Given constant public criticism about the media in the United States, in particular the decline in television news standards, it is surprising that Al Jazeera English has had such a hard time breaking into the market. But cable is king in the United States, and most cable providers have been reluctant to take on the new station.

Some of their reasons are understandable. There is competition for bandwidth among a variety of companies, from shopping channels to sports channels to special-interest networks. Cable companies cannot carry everything.

However, the implicit assumption that there is not a strong enough market for international news is faulty.

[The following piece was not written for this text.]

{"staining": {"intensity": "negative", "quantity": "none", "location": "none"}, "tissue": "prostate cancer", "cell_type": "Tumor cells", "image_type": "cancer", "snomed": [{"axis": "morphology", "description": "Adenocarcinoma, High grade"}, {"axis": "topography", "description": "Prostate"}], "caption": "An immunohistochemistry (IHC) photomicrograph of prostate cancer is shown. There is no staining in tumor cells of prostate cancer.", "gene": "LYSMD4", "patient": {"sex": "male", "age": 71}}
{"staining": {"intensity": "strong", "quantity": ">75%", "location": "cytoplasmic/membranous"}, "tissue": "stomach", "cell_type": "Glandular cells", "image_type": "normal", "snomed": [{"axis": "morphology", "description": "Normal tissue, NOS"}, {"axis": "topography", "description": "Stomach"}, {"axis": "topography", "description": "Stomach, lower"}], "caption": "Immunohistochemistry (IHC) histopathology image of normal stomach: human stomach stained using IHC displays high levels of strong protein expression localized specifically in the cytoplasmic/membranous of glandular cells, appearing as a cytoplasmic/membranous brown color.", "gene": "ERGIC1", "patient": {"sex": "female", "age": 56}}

Sure, serious reporting from Africa or the Middle East is never going to be as popular as escapist entertainment and fluff news about film stars. But Al Jazeera English would get significant viewership from among the large number of Americans disgusted with the seemingly bottomless dumbing-down of American TV news over the past decade or so.

Al Jazeera English would offer a healthy challenge to American television news outlets, pressuring them to invest in their international coverage once again so they can run more world news more consistently. Most foreign news-gathering operations have been shrinking, and news outlets have been closing their overseas bureaus, but Al Jazeera English has set out on the opposite course. It has 20 bureaus worldwide, and the network overall - that is, together with the Arabic channel, which broadcasts entirely different programs - has 60, including 12 in Africa and 10 in the Middle East.

Such a field presence is exceptional in the world today, perhaps second only to the BBC, and it is a key factor in being able to provide top-quality reporting. When news breaks, those with boots on the ground can report instantly on location with an understanding that comes from being familiar with the local situation.

Al Jazeera English's reporters are a professional team as well: seasoned journalists from 45 nations, head-hunted from the likes of ABC, BBC, CBS, CNN, and NBC. Even before viewing their headquarter studios in Doha, Qatar, last month, I have been meeting with them since long before they went on air, and I am always impressed by their professionalism, their interest in covering forgotten conflicts, and the budget they have at their disposal to do so.

One of their editors told me that, in his decades of news experience, he never had the kind of resources he does now, but he and his colleagues realize this opportunity also saddles them with a great responsibility: If they cannot get television news right with this amount of money and such top staff, then perhaps no one can. They know this is the best chance they are ever going to have in their careers to do the kind of journalism they have always wanted to do, and they are taking the integrity of their project seriously.

These testimonies about the station's professionalism may now be swaying American cable providers to bring Al Jazeera English into their mix. The hurdle for some is a lingering fear of a public relations backlash - that some customers might get agitated by their cable company offering a channel whose sister station in Arabic has a reputation for being anti-American. Although such notions about Al Jazeera English can only be held by people who have never watched it, unfortunately there will always be too many of those in America as long as the channel does not reach people's homes.

Interestingly, the US government does not seem to share the worries of the cable companies. The administration engages with Al Jazeera English, and key officials such as Jendayi Frazer, assistant secretary of state for African affairs, and former White House press secretary Tony Snow have given interviews to the station. If it is worthwhile enough for them to spend their time giving interviews to Al Jazeera English, no one could seriously argue that the American public should not watch it.


Andrew Stroehlein is Director of Media and Information at the International Crisis Group.